Traduzione di Vittorio Alfieri.
Dall’incipit del libro:
I. Agli uomini, che ambiscono esser da più degli altri animali, conviene con intenso volere sforzarsi di viver chiari; e non come bruti, cui natura a terra inchinò, ed al ventre fè servi. Anima e corpo siam noi: a quella il comandare si aspetta, a questo il servire. Coi Numi l’una, colle bestie l’altro accomunaci. Parmi perciò, che desiare si debba assai più la gloria con l’ingegno acquistata, che non colla forza; e che, di una breve vita godendo, lunghissima lasciare si debba di noi la memoria. Beltà e ricchezze son fragile e passeggiera gloria: la virtù è illustre ed eterna. Grande pure ed antica contesa fra gli uomini ell’è se al guerreggiare più giovi la robustezza del corpo, o dell’animo; dovendosi prima il consiglio, e immediatamente poscia la mano adoprare.
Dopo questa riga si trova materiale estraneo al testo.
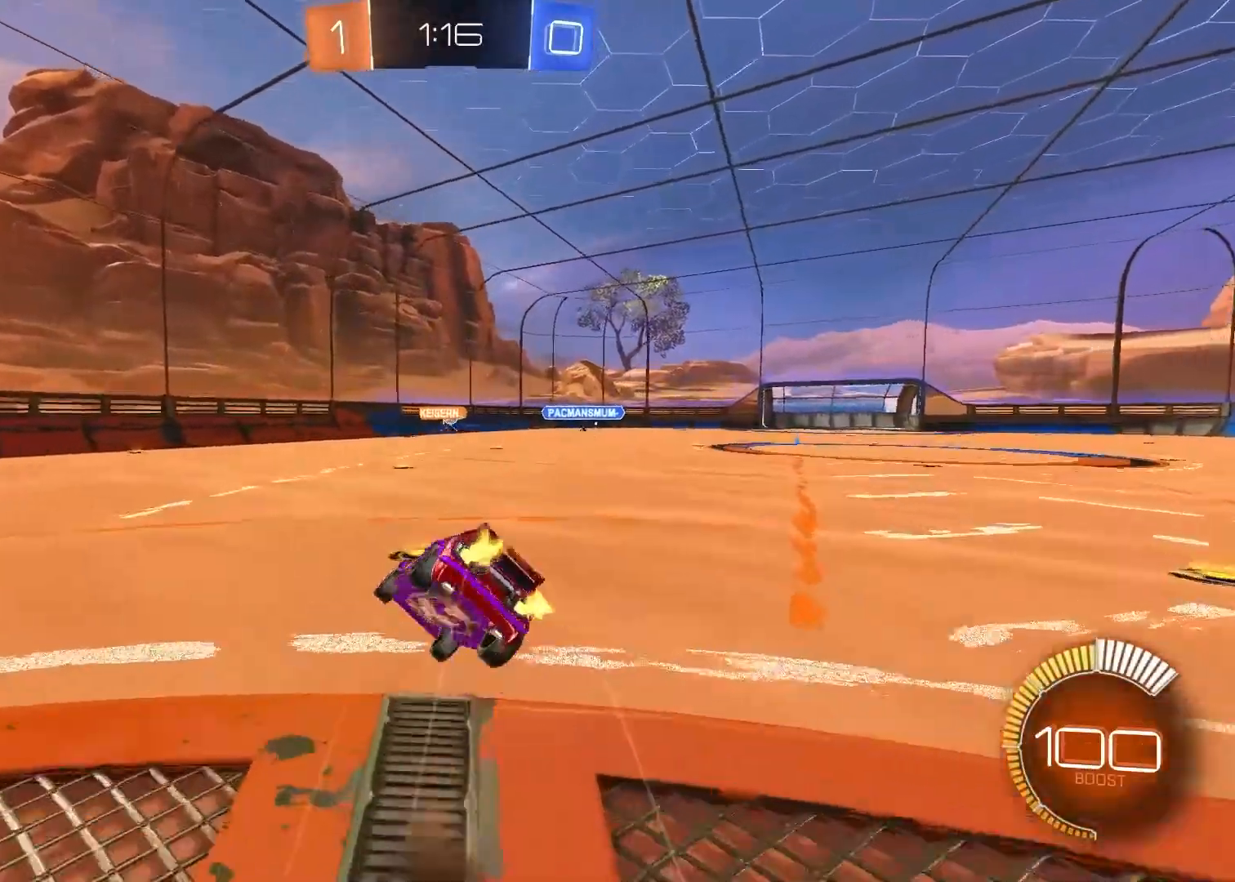
{"dt_ms": 500, "buttons": ["R2"], "left_stick": "up-right", "right_stick": "center", "events": []}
Ma, ciascuna di queste doti per sè non bastando, l’una dell’altra abbisogna.
II. Quindi i primi Re, (che così la più antica signoría nominossi) altri l’ingegno, altri la forza adopravano: vivendo allor gli uomini senza cupidigia, contento ciascuno del suo. Ma dacchè Ciro nell’Asia, gli Spartani ed Ateniesi fra i Greci, cominciarono a soggiogare città e nazioni, a ritrarre cagioni di guerra dall’ambizione d’impero, ed a riporre nel massimo dominio la massima gloria; i pericoli e le vicende mostrarono che più del brando poteva in guerra la mente.